Voice AI Gazette - Issue #2: Key Updates in Voice AI from the Past 24 Hours

The past day has seen significant momentum in voice AI, driven by CES 2026 announcements and a major open-source release. Here’s a summary of the most notable developments:

NVIDIA Launches Nemotron Speech ASR

NVIDIA released a new open-source speech-to-text (STT/ASR) model optimized for low-latency applications like real-time voice agents.

Key Features: Cache-aware streaming architecture for stable sub-100ms latency (median 24ms time-to-first-token) and up to 3x higher throughput on GPUs.
Performance: Demos show voice-to-voice agents achieving under 500ms end-to-end latency using NVIDIA’s open models (including Nemotron 3 Nano LLM and a preview of Magpie TTS).
Availability: Fully open-source, including weights, data, and code—a massive push toward accessible natural conversational AI.

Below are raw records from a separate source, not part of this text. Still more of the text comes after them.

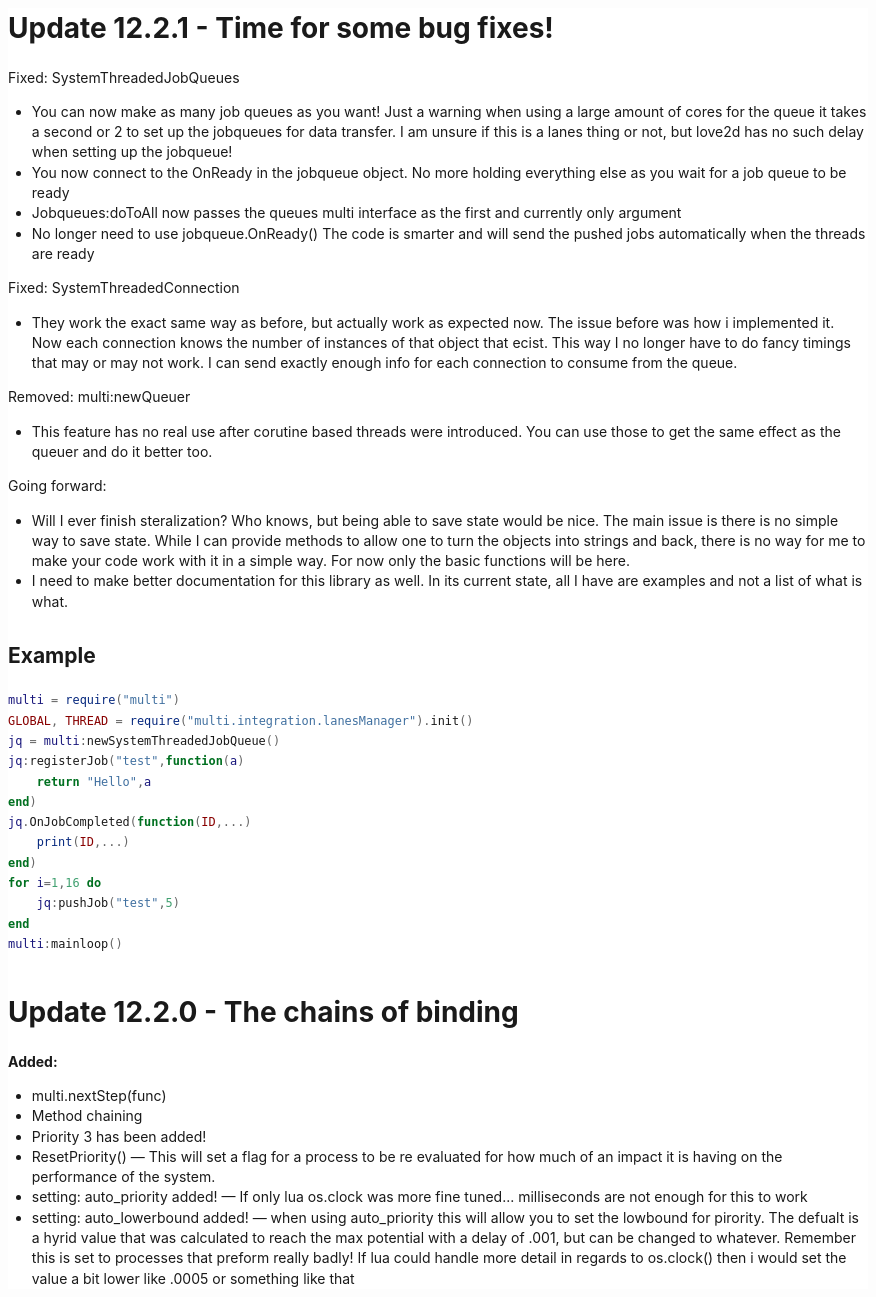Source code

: # Update 12.2.1 - Time for some bug fixes!

Fixed: SystemThreadedJobQueues
- You can now make as many job queues as you want! Just a warning when using a large amount of cores for the queue it takes a second or 2 to set up the jobqueues for data transfer. I am unsure if this is a lanes thing or not, but love2d has no such delay when setting up the jobqueue!
- You now connect to the OnReady in the jobqueue object. No more holding everything else as you wait for a job queue to be ready
- Jobqueues:doToAll now passes the queues multi interface as the first and currently only argument
- No longer need to use jobqueue.OnReady() The code is smarter and will send the pushed jobs automatically when the threads are ready

Fixed: SystemThreadedConnection
- They work the exact same way as before, but actually work as expected now. The issue before was how i implemented it. Now each connection knows the number of instances of that object that ecist. This way I no longer have to do fancy timings that may or may not work. I can send exactly enough info for each connection to consume from the queue.

Removed: multi:newQueuer
- This feature has no real use after corutine based threads were introduced. You can use those to get the same effect as the queuer and do it better too. 

Going forward:
- Will I ever finish steralization? Who knows, but being able to save state would be nice. The main issue is there is no simple way to save state. While I can provide methods to allow one to turn the objects into strings and back, there is no way for me to make your code work with it in a simple way. For now only the basic functions will be here.
- I need to make better documentation for this library as well. In its current state, all I have are examples and not a list of what is what.

Example
---
```lua
multi = require("multi")
GLOBAL, THREAD = require("multi.integration.lanesManager").init()
jq = multi:newSystemThreadedJobQueue()
jq:registerJob("test",function(a)
	return "Hello",a
end)
jq.OnJobCompleted(function(ID,...)
	print(ID,...)
end)
for i=1,16 do
	jq:pushJob("test",5)
end
multi:mainloop()
```

# Update 12.2.0 - The chains of binding
**Added:**
- multi.nextStep(func)
- Method chaining
- Priority 3 has been added!
- ResetPriority() — This will set a flag for a process to be re evaluated for how much of an impact it is having on the performance of the system.
- setting: auto_priority added! — If only lua os.clock was more fine tuned... milliseconds are not enough for this to work
- setting: auto_lowerbound added! — when using auto_priority this will allow you to set the lowbound for pirority. The defualt is a hyrid value that was calculated to reach the max potential with a delay of .001, but can be changed to whatever. Remember this is set to processes that preform really badly! If lua could handle more detail in regards to os.clock() then i would set the value a bit lower like .0005 or something like that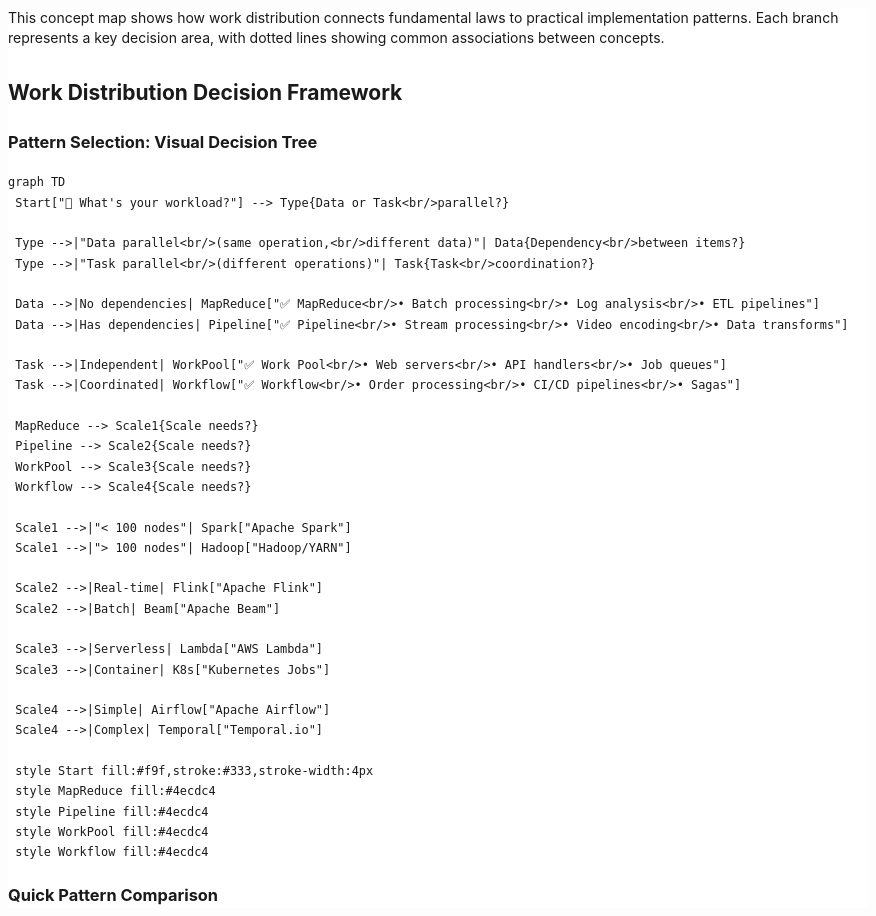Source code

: This concept map shows how work distribution connects fundamental laws to practical implementation patterns. Each branch represents a key decision area, with dotted lines showing common associations between concepts.

## Work Distribution Decision Framework

### Pattern Selection: Visual Decision Tree

```mermaid
graph TD
 Start["🤔 What's your workload?"] --> Type{Data or Task<br/>parallel?}
 
 Type -->|"Data parallel<br/>(same operation,<br/>different data)"| Data{Dependency<br/>between items?}
 Type -->|"Task parallel<br/>(different operations)"| Task{Task<br/>coordination?}
 
 Data -->|No dependencies| MapReduce["✅ MapReduce<br/>• Batch processing<br/>• Log analysis<br/>• ETL pipelines"]
 Data -->|Has dependencies| Pipeline["✅ Pipeline<br/>• Stream processing<br/>• Video encoding<br/>• Data transforms"]
 
 Task -->|Independent| WorkPool["✅ Work Pool<br/>• Web servers<br/>• API handlers<br/>• Job queues"]
 Task -->|Coordinated| Workflow["✅ Workflow<br/>• Order processing<br/>• CI/CD pipelines<br/>• Sagas"]
 
 MapReduce --> Scale1{Scale needs?}
 Pipeline --> Scale2{Scale needs?}
 WorkPool --> Scale3{Scale needs?}
 Workflow --> Scale4{Scale needs?}
 
 Scale1 -->|"< 100 nodes"| Spark["Apache Spark"]
 Scale1 -->|"> 100 nodes"| Hadoop["Hadoop/YARN"]
 
 Scale2 -->|Real-time| Flink["Apache Flink"]
 Scale2 -->|Batch| Beam["Apache Beam"]
 
 Scale3 -->|Serverless| Lambda["AWS Lambda"]
 Scale3 -->|Container| K8s["Kubernetes Jobs"]
 
 Scale4 -->|Simple| Airflow["Apache Airflow"]
 Scale4 -->|Complex| Temporal["Temporal.io"]
 
 style Start fill:#f9f,stroke:#333,stroke-width:4px
 style MapReduce fill:#4ecdc4
 style Pipeline fill:#4ecdc4
 style WorkPool fill:#4ecdc4
 style Workflow fill:#4ecdc4
```

### Quick Pattern Comparison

Google TV Integrates Gemini Voice Controls

Google expanded Gemini on Google TV (starting with TCL models), enhancing the living room experience:

Generative Features: Voice-controlled image/video generation (using Nano Banana and Veo models).
Personalization: Photo remixing from Google Photos and richer AI responses for recommendations or general queries.

BMW Announces Alexa+ for 2026 iX3

Amazon’s generative AI-powered Alexa+ will debut in the 2026 BMW iX3:

This marks the first vehicle with this upgraded voice assistant, promising far more natural, context-aware in-car interactions than previous generations.

Industry Context

Other recent context includes ongoing hype around voice as the “interface of the future,” with OpenAI reportedly prepping advanced audio models for early 2026. While no major new announcements dropped from players like OpenAI or ElevenLabs in the exact last 24-hour window, CES is significantly amplifying voice tech trends.

Voice AI is rapidly advancing toward seamless, low-latency, multimodal experiences—2026 looks poised for widespread adoption in devices, cars, and agents.